Not all Wall Street analysts or executives share this view.

In fact, some argue that the time has come to recognize that Greece, particularly under its leftist Syriza government led by Prime Minister Alexis Tsipras, is never going to enact serious fiscal reforms no matter what it says publicly and will eventually default on its debt.

The case for not caring much about a “Grexit” holds that most of the nation’s debt is now held by other countries rather than banks, making financial system failures less likely. Meanwhile, European economic growth is picking up and should be able to withstand a period of turbulence, this line of thinking holds. And Greece has a tiny economy whose collapse would cause localized pain but register barely a blip around the globe.

Some top executives on Wall Street argue that it would be much worse for creditors to cave in to demands for more lenient terms from Greek’s anti-austerity political leaders. Because that would mean other debtor nations would also soon clamor for relief. Better to rip the bandage off and put an end to the charade that Greece will ever pay back all its loans.

“In 2012, if Greece blew up, it would have posed serious systemic risk,” said one Wall Street chief executive who declined to be identified by name. “But now, the private sector has nowhere near what anyone would dream of calling systemic exposure. In fact, any capitulation by creditors of any significant magnitude would be the real source of systemic risk.”

This executive added that a Greek exit could actually boost global markets because “you kick Greece out and the world realizes this is not a systemic problem and the euro rallies because they just got rid of the weakest link.”

But the more widely held view — in Washington and on Wall Street — is that while Europe has, indeed, built more firewalls and reduced private-sector exposure to Greek debt, the unknown reaction to a “Grexit” is potentially much worse than the annoyingly familiar and increasingly tiresome rounds of angst-ridden talks between Greece and its creditors.
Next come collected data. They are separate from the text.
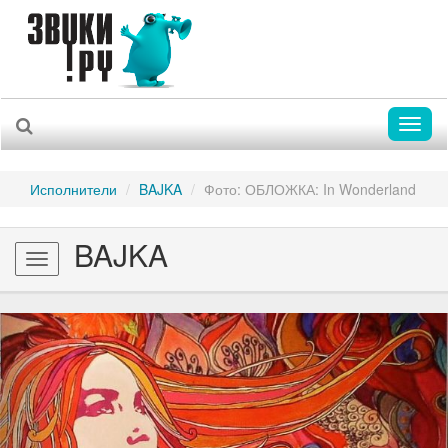
Toggl
naviga
Исполнители
BAJKA
Фото: ОБЛОЖКА: In Wonderland
BAJKA
Toggle
navigation
Previous
Nex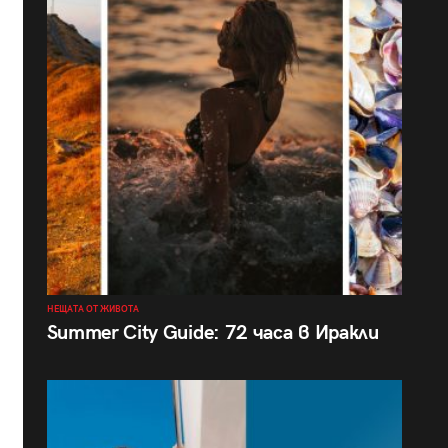
НЕЩАТА ОТ ЖИВОТА
Summer City Guide: 72 часа в Иракли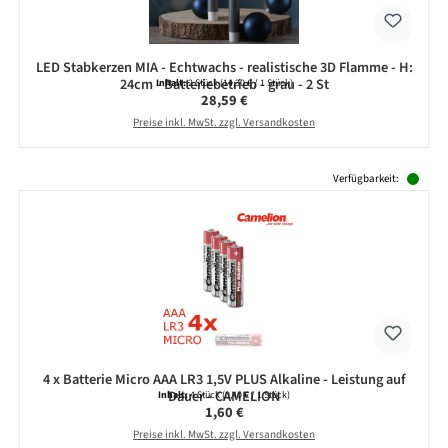
LED Stabkerzen MIA - Echtwachs - realistische 3D Flamme - H:
24cm - Batteriebetrieb - grau - 2 St
Inhalt:
2 Stück
(14,30 € / 1 Stück)
Regulärer Preis:
28,59 €
Preise inkl. MwSt. zzgl. Versandkosten
Produktgalerie überspringen
Verfügbarkeit:
4 x Batterie Micro AAA LR3 1,5V PLUS Alkaline - Leistung auf
Dauer - CAMELION
Inhalt:
4 Stück
(0,40 € / 1 Stück)
Regulärer Preis:
1,60 €
Preise inkl. MwSt. zzgl. Versandkosten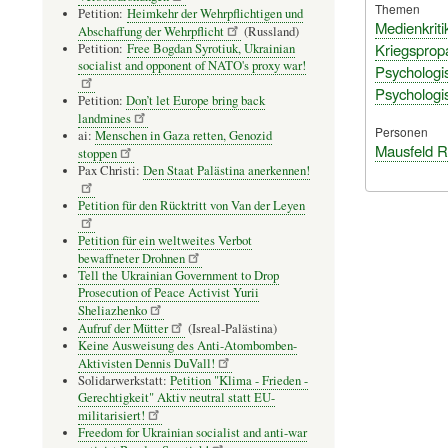
Themen
Petition:
Heimkehr der Wehrpflichtigen und
Medienkriti
Abschaffung der Wehrpflicht
(Russland)
Kriegspro
Petition:
Free Bogdan Syrotiuk, Ukrainian
socialist and opponent of NATO's proxy war!
Psychologi
Psychologi
Petition:
Don’t let Europe bring back
landmines
Personen
ai:
Menschen in Gaza retten, Genozid
Mausfeld R
stoppen
Pax Christi:
Den Staat Palästina anerkennen!
Petition für den Rücktritt von Van der Leyen
Petition für ein weltweites Verbot
bewaffneter Drohnen
Tell the Ukrainian Government to Drop
Prosecution of Peace Activist Yurii
Sheliazhenko
Aufruf der Mütter
(Isreal-Palästina)
Keine Ausweisung des Anti-Atombomben-
Aktivisten Dennis DuVall!
Solidarwerkstatt:
Petition "Klima - Frieden -
Gerechtigkeit" Aktiv neutral statt EU-
militarisiert!
Freedom for Ukrainian socialist and anti-war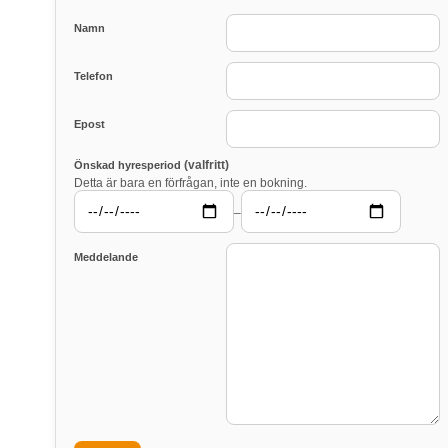
Namn
Telefon
Epost
(valfritt)
Önskad hyresperiod
Detta är bara en förfrågan, inte en bokning.
–
Meddelande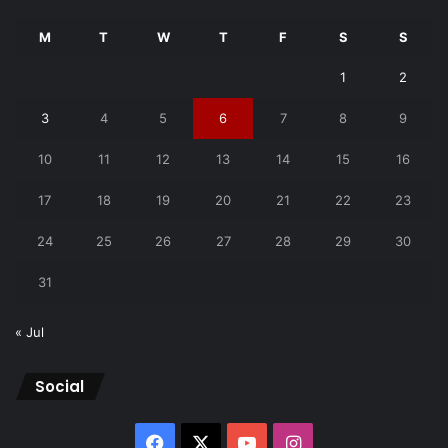
M
T
W
T
F
S
S
1
2
3
4
5
6
7
8
9
10
11
12
13
14
15
16
17
18
19
20
21
22
23
24
25
26
27
28
29
30
31
« Jul
Social
Facebook
X
YouTube
Instagram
“If Greece leaves, it will never be possible to say again that exit is impossible, and if exit is always possible then you put increasing pressure on the weaker countries,” said Summers. “Of course, it’s also not tenable for the euro area to firmly establish that exit is impossible, or no country will feel any disciplinary pressure. So the matter is quite delicate, and we all have to hope and push for a mutually satisfactory conclusion.”